Epidemiological, environmental, and clinical components should integrate closely for carrying out food-borne disease investigation. Routine collection and analysis of clinical, food, and environmental samples is a pre-requisite for implementing WGS. Hopefully, FSSAI will coordinate with the agencies concerned and take initiatives in building basic epidemiology, surveillance, food monitoring and testing infrastructure for implementing effective food safety systems in the country.
Whole Genome Sequencing is a powerful tool that can be used for a wide range of public health and food safety applications. WGS is now being used to monitor emerging food pathogens and understand how pathogens spread within and between geographic areas.
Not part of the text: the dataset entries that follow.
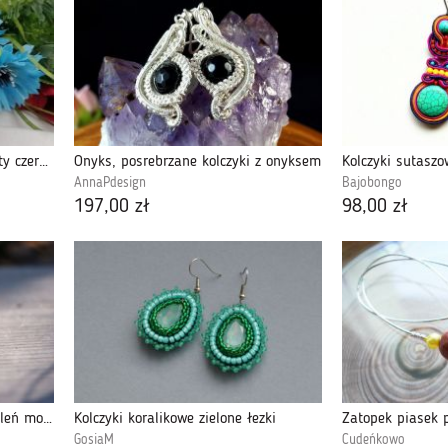
Kolczyki na wesele ślub chwosty czerwone złot
Onyks, posrebrzane kolczyki z onyksem
Kolczyki sutaszo
AnnaPdesign
Bajobongo
197,00 zł
98,00 zł
Kolczyki zielone serduszka "Zieleń morza"
Kolczyki koralikowe zielone łezki
Zatopek piasek 
GosiaM
Cudeńkowo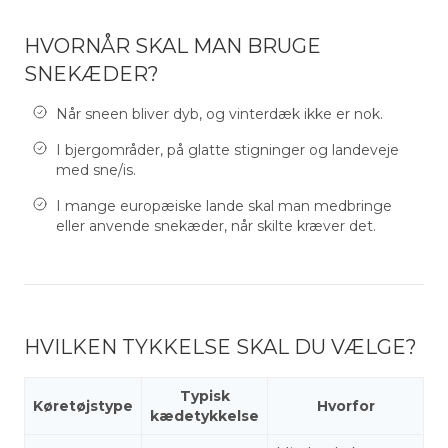
HVORNÅR SKAL MAN BRUGE
SNEKÆDER?
Når sneen bliver dyb, og vinterdæk ikke er nok.
I bjergområder, på glatte stigninger og landeveje
med sne/is.
I mange europæiske lande skal man medbringe
eller anvende snekæder, når skilte kræver det.
HVILKEN TYKKELSE SKAL DU VÆLGE?
Typisk
Køretøjstype
Hvorfor
kædetykkelse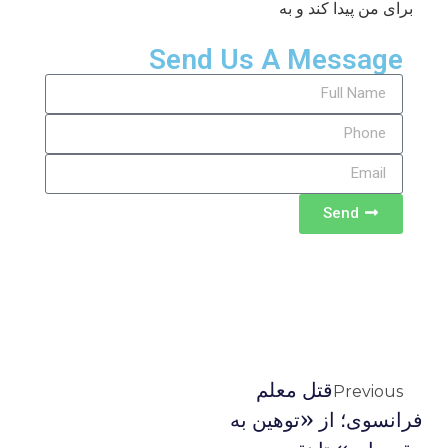
برای من پیدا کند و به
Send Us A Message
Send
قتل معلم
Previous
فرانسوی؛ از «توهین به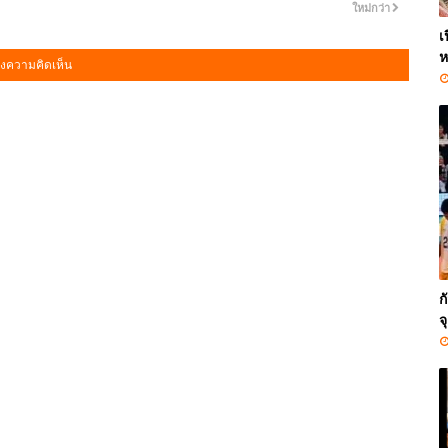
ใหม่กว่า
เ
ห
งความคิดเห็น
ก
จ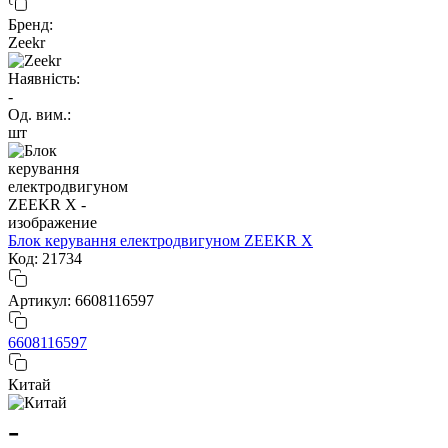
Бренд:
Zeekr
Наявність:
-
Од. вим.:
шт
Блок керування електродвигуном ZEEKR X
Код: 21734
Артикул: 6608116597
6608116597
Китай
-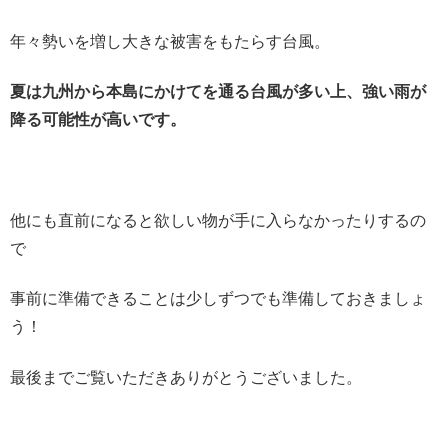
年々勢いを増し大きな被害をもたらす台風。
夏は九州から本島にかけてを通る台風が多い上、強い雨が
降る可能性が高いです。
他にも直前になると欲しい物が手に入らなかったりするの
で
事前に準備できることは少しずつでも準備しておきましょ
う！
最後までご覧いただきありがとうございました。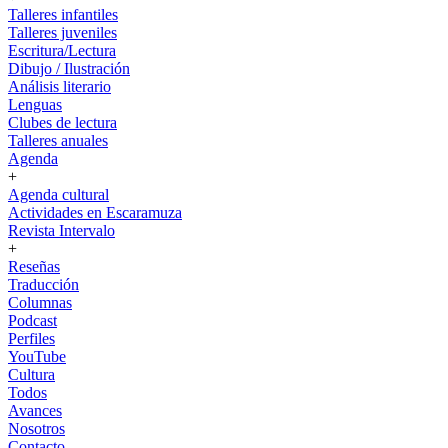
Talleres infantiles
Talleres juveniles
Escritura/Lectura
Dibujo / Ilustración
Análisis literario
Lenguas
Clubes de lectura
Talleres anuales
Agenda
+
Agenda cultural
Actividades en Escaramuza
Revista Intervalo
+
Reseñas
Traducción
Columnas
Podcast
Perfiles
YouTube
Cultura
Todos
Avances
Nosotros
Contacto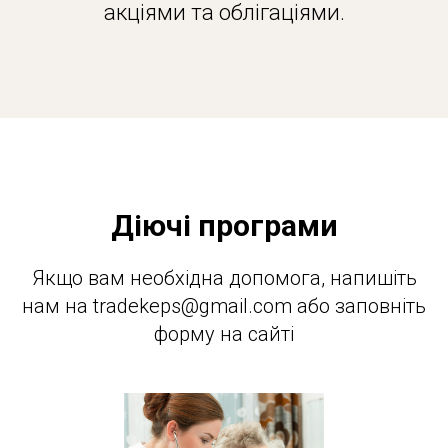
акціями та облігаціями.
Діючі програми
Якщо вам необхідна допомога, напишіть
нам на tradekeps@gmail.com або заповніть
форму на сайті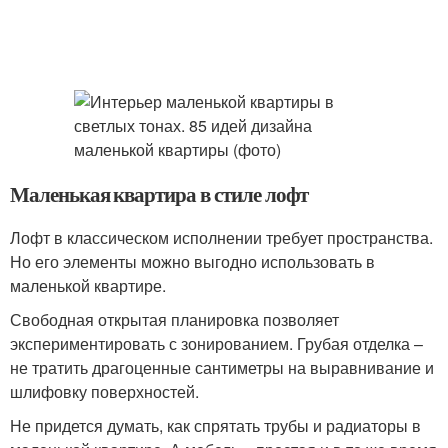
Маленькая квартира в стиле лофт
Лофт в классическом исполнении требует пространства.
Но его элементы можно выгодно использовать в
маленькой квартире.
Свободная открытая планировка позволяет
экспериментировать с зонированием. Грубая отделка –
не тратить драгоценные сантиметры на выравнивание и
шлифовку поверхностей.
Не придется думать, как спрятать трубы и радиаторы в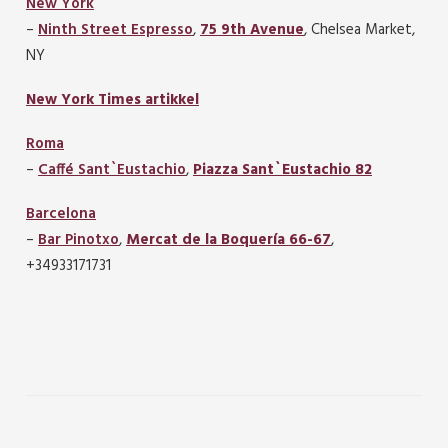
New York
–
Ninth Street Espresso
,
75 9th Avenue
, Chelsea Market,
NY
New York Times artikkel
Roma
–
Caffé Sant`Eustachio
,
Piazza Sant`Eustachio 82
Barcelona
–
Bar Pinotxo
,
Mercat de la Boquería 66-67
,
+34933171731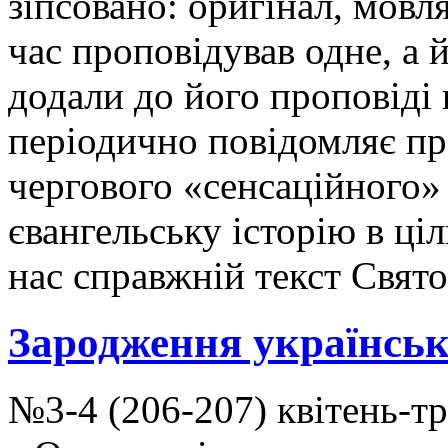
зіпсовано: оригінал, мовля
час проповідував одне, а 
додали до його проповіді 
періодично повідомляє пр
чергового «сенсаційного»
євангельську історію в ціл
нас справжній текст Свят
Зародження українськ
№3-4 (206-207) квітень-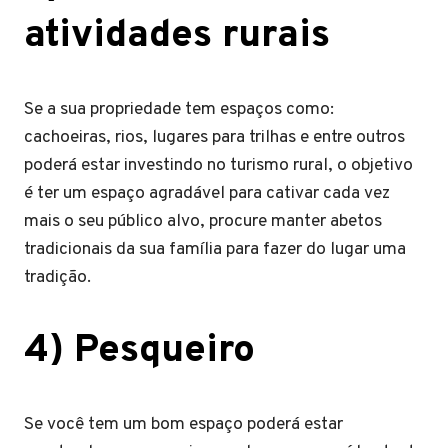
atividades rurais
Se a sua propriedade tem espaços como:
cachoeiras, rios, lugares para trilhas e entre outros
poderá estar investindo no turismo rural, o objetivo
é ter um espaço agradável para cativar cada vez
mais o seu público alvo, procure manter abetos
tradicionais da sua família para fazer do lugar uma
tradição.
4) Pesqueiro
Se você tem um bom espaço poderá estar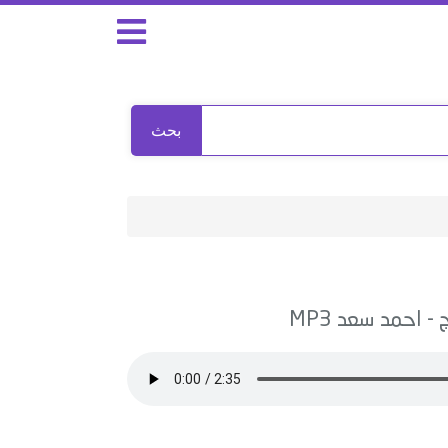
بحث
ج
-
احمد سعد
MP3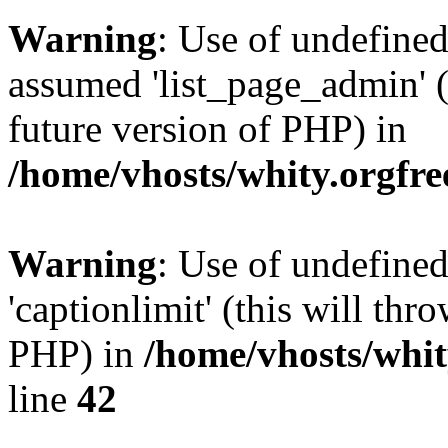
Warning
: Use of undefined
assumed 'list_page_admin' (t
future version of PHP) in
/home/vhosts/whity.orgfre
Warning
: Use of undefined
'captionlimit' (this will thr
PHP) in
/home/vhosts/whit
line
42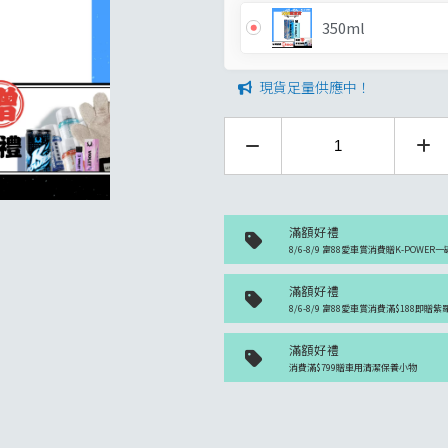
350ml
現貨足量供應中！
滿額好禮
8/6-8/9 富88愛車賞消費贈K-POWER一
滿額好禮
8/6-8/9 富88愛車賞消費滿$188即贈
滿額好禮
消費滿$799贈車用清潔保養小物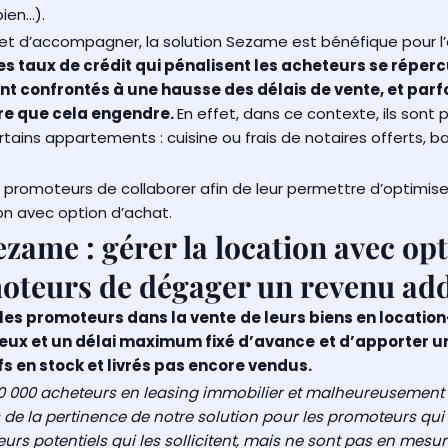
ien…).
et d’accompagner, la solution Sezame est bénéfique pour l
des taux de crédit qui pénalisent les acheteurs se réper
 confrontés à une hausse des délais de vente, et parfo
ère que cela engendre.
En effet, dans ce contexte, ils sont
tains appartements : cuisine ou frais de notaires offerts, bai
romoteurs de collaborer afin de leur permettre d’optimiser 
ion avec option d’achat.
zame : gérer la location avec opt
oteurs de dégager un revenu add
es promoteurs dans la vente
de leurs biens en locatio
 eux et un délai maximum fixé d’avance
et d’apporter u
s en stock et livrés pas encore vendus.
0 000 acheteurs en leasing immobilier et malheureusement
 la pertinence de notre solution pour les promoteurs qui on
urs potentiels qui les sollicitent, mais ne sont pas en mesu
It can help the food industry to monitor ingredient supplies, determine the effectiveness of preventive and sanitary controls and determine the persistence of pathogens in the environment. The high specificity and sensitivity of WGS provides greater confidence in regulatory decisions made by authorities on food safety, public health as well as decisions made by food industry. However, basic food-borne disease surveillance systems need to be established in developing countries including India, before WGS can be used for food safety.
There is an imperative need for assessing India’s readiness in deploying WGS for food safety. For implementing WGS, India already has good infrastructure and prerequisites in terms of sequencing capacity, high capacity storage & data analysis, good internet connectivity and bio-informatics support.